━━ Extrait du texte
Le lisier passe par un malaxeur puis un séparateur de phase afin de dissocier la partie solide de la partie liquide. Ceci divise par deux le volume d’effluents liquides à stocker dans la fosse et à épandre, et a évité l’investissement dans une nouvelle fosse suite à l’agrandissement du bâtiment. La partie solide est stockée et compostée sur la fumière. (© J.-M. Nossant/Reportage GFA)
La qualité des fourrages et notamment sa richesse en protéines, sont un enjeu important pour améliorer l’autonomie de la ferme et réduire les charges. L’implantation de luzerne, et l’introduction de légumineuses dans les prairies de fauche et les cultures fourragères en dérobées, sont les leviers développés depuis une dizaine d’années. (© J.-M. Nossant/Reportage GFA)

« Notre objectif est de faire vieillir les vaches »
━━━━
_Travail à réaliser_:
(A) Répondez brièvement aux questions suivantes d'après l'extrait.
(i) Par quels équipements successifs le lisier passe-t-il ?
(ii) Où la partie solide est-elle stockée et compostée ?
(iii) Depuis combien de temps l'implantation de luzerne et l'introduction de légumineuses sont-elles développées comme leviers ?
(B) Recopiez à l'identique le passage de l'extrait qui va de « Le lisier passe » jusqu'à « fumière. (© J.-M. Nossant/Reportage GFA) » inclus.
━━ Données fournies
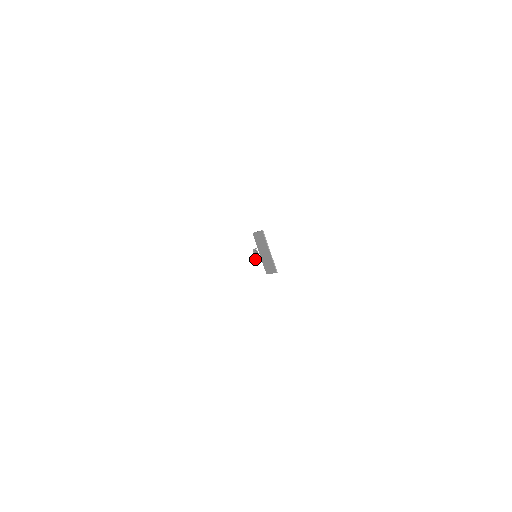
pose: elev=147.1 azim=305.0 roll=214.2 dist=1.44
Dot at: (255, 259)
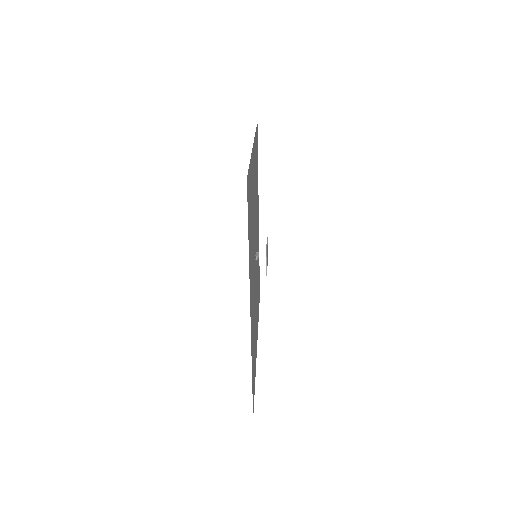
Dot at: (255, 260)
━━━━
_Corrigés détaillés_:
(A)
(i) Un malaxeur puis un séparateur de phase.
(ii) Sur la fumière.
(iii) Depuis une dizaine d'années.

(B)
Le lisier passe par un malaxeur puis un séparateur de phase afin de dissocier la partie solide de la partie liquide. Ceci divise par deux le volume d’effluents liquides à stocker dans la fosse et à épandre, et a évité l’investissement dans une nouvelle fosse suite à l’agrandissement du bâtiment. La partie solide est stockée et compostée sur la fumière. (© J.-M. Nossant/Reportage GFA)